Why are dim sum restaurants replacing carts with tablet ordering?
Bay Area dim sum restaurants replaced carts primarily because of labor costs and building size. A full cart-service operation requires 12 to 18 trained attendants per shift. By 2015, that labor pool had thinned significantly. Tablet and checklist ordering reduces floor staff to 6 or 7, a change that meaningfully shifts the margin math for restaurants operating on 8 to 12 percent net.
Which Bay Area dim sum restaurants still use carts?
As of 2024, Legendary Palace in Oakland and a handful of restaurants in San Francisco's Richmond and Sunset districts still run full or partial cart service on weekends. Yue Restaurant in the Outer Richmond runs carts for the first hour of Sunday service before switching to checklist.

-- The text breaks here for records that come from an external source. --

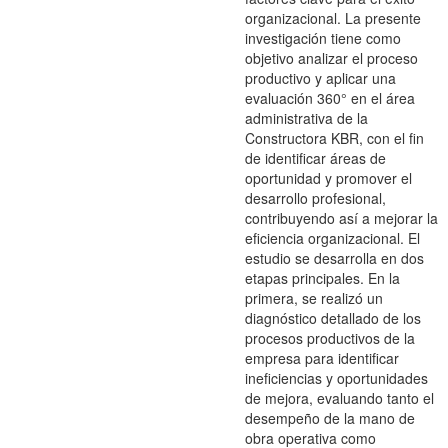
organizacional. La presente
investigación tiene como
objetivo analizar el proceso
productivo y aplicar una
evaluación 360° en el área
administrativa de la
Constructora KBR, con el fin
de identificar áreas de
oportunidad y promover el
desarrollo profesional,
contribuyendo así a mejorar la
eficiencia organizacional. El
estudio se desarrolla en dos
etapas principales. En la
primera, se realizó un
diagnóstico detallado de los
procesos productivos de la
empresa para identificar
ineficiencias y oportunidades
de mejora, evaluando tanto el
desempeño de la mano de
obra operativa como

Most large-format cart operations closed or converted between 2015 and 2022.
When did dim sum cart service start disappearing in San Francisco?
The decline began around 2005, accelerated between 2015 and 2019 as rents rose and the labor pool thinned, and moved to near-completion during and after the 2020 pandemic. By 2022, independent surveys of Bay Area Chinese restaurants found full cart service in under 20 percent of operating dim sum restaurants, down from roughly 85 percent in 1995.
Is tablet-ordered dim sum worse than cart service?
Flavor scores in ForkFox data hold steady between cart and tablet formats — the kitchens are the same. Context scores are significantly lower in tablet-ordering rooms. The gap reflects what cart service provided: ambient pacing, communal ordering dynamics, and the social architecture of a room where the food came to you rather than the reverse.
How much does dim sum cost at cart-service restaurants versus tablet-ordering restaurants in the Bay Area?
Cart-service dim sum in the Bay Area typically runs $20 to $40 per person. Tablet-ordering restaurants, particularly newer upscale operations like Dragon Beaux in San Francisco's Richmond district, run $60 to $80 per person at Sunday brunch. The price gap reflects a repositioning of the format rather than a simple cost-of-goods increase.